▸ The problem: Only the lines from the one containing "green car with a red interior and chrome" through the final line of the entries below are wanted, each copied exactly.

▸ Dataset content:
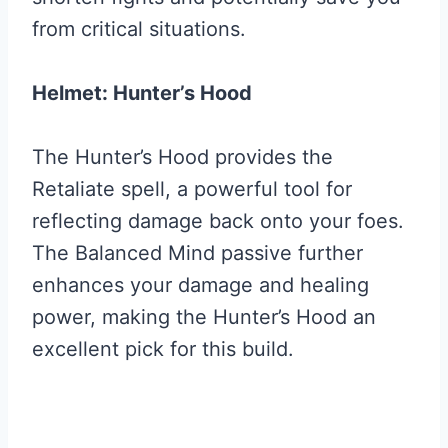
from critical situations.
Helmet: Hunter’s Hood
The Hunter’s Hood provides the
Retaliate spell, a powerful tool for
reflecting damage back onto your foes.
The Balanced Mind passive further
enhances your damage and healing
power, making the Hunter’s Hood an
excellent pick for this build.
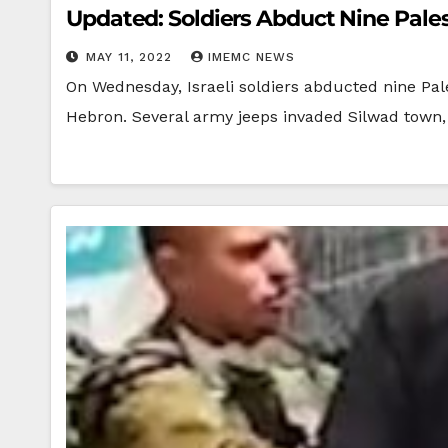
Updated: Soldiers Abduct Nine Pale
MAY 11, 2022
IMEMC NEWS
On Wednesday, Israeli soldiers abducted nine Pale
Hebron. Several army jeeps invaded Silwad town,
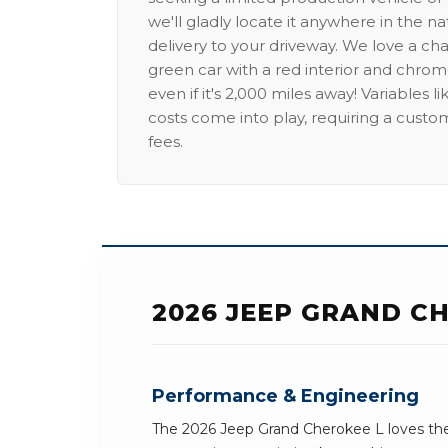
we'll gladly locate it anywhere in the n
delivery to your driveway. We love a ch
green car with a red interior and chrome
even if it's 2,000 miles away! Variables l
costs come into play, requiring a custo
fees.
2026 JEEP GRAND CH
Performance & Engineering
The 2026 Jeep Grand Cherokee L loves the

▸ Completed task:
green car with a red interior and chrome
even if it's 2,000 miles away! Variables l
costs come into play, requiring a custo
fees.
2026 JEEP GRAND CH
Performance & Engineering
The 2026 Jeep Grand Cherokee L loves the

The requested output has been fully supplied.